It’s astonishing how quickly you can abandon a good habit.
I spent the fall and winter building one small but important habit: lifting free weights for 10-15 minutes, three or four times a week. I want to be a healthy person, and I know that as I age, my risk of developing osteoporosis increases. Plus I don’t want to develop too much floppy flesh under my arms. Some moderate weight training can help prevent (or at least delay) both those developments.
It took me a while to figure out how to make the weight training a habit, but after hearing a podcast interview with James Clear, author of the book Atomic Habits, I decided to try his tactic of habit stacking. Habit stacking involves linking a current habit to a habit I need to build.
In my case, I wash my hair every other day, and I like to let it air dry for 10 or 15 minutes before I finish it off with the blow dryer. Voila: the perfect habit to stack with my weight training.
I used another James Clear strategy to boost my motivation to lift weights a bit more. Clear advocates temptation bundling: linking the thing you need to do to an activity you want to do. I like to listen to audiobooks and podcasts when I’m exercising. I do this on my daily walk, so I decided that I’d also put in my earbuds and listen while I lifted weights and air dried my hair.

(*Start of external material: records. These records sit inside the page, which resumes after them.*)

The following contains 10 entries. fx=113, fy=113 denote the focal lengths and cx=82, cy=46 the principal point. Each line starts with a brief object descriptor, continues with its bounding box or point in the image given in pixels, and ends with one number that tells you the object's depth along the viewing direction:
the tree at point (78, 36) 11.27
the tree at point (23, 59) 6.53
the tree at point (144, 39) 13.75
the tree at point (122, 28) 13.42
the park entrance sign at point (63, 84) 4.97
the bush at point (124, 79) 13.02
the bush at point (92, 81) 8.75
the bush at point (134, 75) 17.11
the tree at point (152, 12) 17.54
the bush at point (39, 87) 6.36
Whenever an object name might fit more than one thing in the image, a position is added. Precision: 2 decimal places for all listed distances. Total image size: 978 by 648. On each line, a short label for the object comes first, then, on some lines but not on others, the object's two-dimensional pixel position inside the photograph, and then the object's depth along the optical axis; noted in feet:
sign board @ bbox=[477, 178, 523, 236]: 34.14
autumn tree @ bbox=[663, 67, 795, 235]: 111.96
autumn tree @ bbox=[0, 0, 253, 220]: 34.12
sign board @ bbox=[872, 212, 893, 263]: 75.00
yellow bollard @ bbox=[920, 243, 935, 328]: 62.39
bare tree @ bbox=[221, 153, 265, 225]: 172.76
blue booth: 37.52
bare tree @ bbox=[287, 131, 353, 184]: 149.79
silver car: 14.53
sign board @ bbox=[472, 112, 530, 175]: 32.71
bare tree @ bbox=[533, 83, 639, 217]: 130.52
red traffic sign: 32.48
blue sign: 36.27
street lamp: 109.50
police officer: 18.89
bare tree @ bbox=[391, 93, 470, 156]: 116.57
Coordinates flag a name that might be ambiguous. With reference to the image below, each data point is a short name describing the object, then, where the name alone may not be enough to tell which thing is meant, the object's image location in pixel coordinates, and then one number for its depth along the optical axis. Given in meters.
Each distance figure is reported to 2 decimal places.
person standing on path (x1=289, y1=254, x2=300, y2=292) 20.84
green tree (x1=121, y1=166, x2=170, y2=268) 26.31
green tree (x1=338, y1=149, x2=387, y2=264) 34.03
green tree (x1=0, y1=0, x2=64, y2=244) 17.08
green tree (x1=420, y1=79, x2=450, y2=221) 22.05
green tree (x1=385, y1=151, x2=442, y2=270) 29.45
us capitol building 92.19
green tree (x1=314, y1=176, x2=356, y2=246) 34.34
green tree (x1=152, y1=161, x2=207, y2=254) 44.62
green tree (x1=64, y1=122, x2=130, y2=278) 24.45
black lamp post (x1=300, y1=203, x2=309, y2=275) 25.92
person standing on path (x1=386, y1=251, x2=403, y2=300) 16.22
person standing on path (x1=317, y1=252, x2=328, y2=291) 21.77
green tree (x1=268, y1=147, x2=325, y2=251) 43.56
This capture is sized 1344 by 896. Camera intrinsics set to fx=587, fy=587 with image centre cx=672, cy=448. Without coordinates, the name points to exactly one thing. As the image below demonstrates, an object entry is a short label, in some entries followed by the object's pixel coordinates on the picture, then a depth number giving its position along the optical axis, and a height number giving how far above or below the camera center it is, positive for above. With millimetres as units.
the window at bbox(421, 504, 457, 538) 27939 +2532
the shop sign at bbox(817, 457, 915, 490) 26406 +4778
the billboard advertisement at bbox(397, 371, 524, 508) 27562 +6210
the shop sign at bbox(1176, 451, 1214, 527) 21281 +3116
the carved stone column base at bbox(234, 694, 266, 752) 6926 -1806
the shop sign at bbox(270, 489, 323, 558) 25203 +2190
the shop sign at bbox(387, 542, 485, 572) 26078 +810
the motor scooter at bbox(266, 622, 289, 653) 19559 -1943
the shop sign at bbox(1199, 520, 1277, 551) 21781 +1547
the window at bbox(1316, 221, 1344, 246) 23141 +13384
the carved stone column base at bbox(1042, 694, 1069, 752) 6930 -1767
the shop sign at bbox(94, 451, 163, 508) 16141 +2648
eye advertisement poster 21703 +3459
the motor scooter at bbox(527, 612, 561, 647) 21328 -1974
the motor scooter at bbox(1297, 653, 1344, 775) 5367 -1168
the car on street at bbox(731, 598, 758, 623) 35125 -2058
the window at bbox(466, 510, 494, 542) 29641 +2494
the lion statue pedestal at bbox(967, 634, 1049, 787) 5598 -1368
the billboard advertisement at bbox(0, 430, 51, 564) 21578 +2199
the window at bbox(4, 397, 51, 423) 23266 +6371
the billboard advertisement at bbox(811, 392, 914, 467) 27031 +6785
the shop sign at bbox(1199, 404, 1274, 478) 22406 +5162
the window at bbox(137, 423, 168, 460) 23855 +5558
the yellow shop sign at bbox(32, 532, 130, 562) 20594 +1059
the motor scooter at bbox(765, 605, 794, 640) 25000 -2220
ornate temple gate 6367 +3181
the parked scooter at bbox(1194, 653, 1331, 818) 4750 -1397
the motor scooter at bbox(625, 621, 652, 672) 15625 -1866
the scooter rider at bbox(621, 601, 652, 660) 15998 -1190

It was working really well. Thanks to the podcast listening, the time I spent lifting did not feel tedious. I was training with my weights at least three times a week. I had been gradually able to ratchet up the size of my free weights and the number of reps in each set. The increase in my upper body strength was noticeable—to me, at least—in my yoga classes, and my arms seemed a bit firmer.
And then in March, it all fell apart. In March my husband and I moved. For a couple of weeks, I was lifting LOTS of weight as I lugged boxes from house to house and room to room. My routines were all disrupted as we settled in, and we figured out where to locate activities in the new house. For the first month, my free weights lived in the garage.
I’d like to tell you that toting all those boxes kept my upper body in shape, but it did not. In yoga class, I noticed that plank pose was a lot harder. The skin under my arms was noticeably more jiggly. (Ugh.)
In late April, I finally hauled the weights inside and stashed them in my office. I walked past them every day thinking “I need to lift weights. I’ll do it later—after I finish this or that task.” But most days, I didn’t get around to lifting the weights.
I’ve finally started lifting again, but I’m having trouble making it an automatic part of my routine. So I dipped back into Clear’s work for tips on how to get back on track. Clear says it’s important to design an environment that promotes success. For example, he says that if you want to make practicing your musical instrument a habit, you should put it in the middle of the living room.
At our old house, the weights lived in a large office space just outside the master bedroom. After I washed my hair, the weights were in plain sight right outside the bedroom door, reminding me to get to work while my hair dried. In other words, I had designed an environment to facilitate my weight training.
At the new house, the master bedroom is at the opposite end of the house from the office where my weights have been living. Since we moved, I’ve been occupying that ten minutes of air drying time by picking up whatever novel I’m reading at the moment. Obviously, I’m enjoying the reading, but it is not helping me re-establish my healthy habit. I think it’s time to move the weights to the bedroom where they will remind me every time I’m air drying my hair that I need to do a little weight lifting.
What about you? What can you do to get back on track with a healthy habit? Can you do some habit stacking, linking a current habit to a new one? Or some temptation bundling, linking the thing you need to do with an activity you want to do? Or perhaps you just need to tweak your environment a bit.
Someone do me a favor: in six weeks, ask me how I’m doing on the weight training. Accountability partners are also effective tools for building good habits.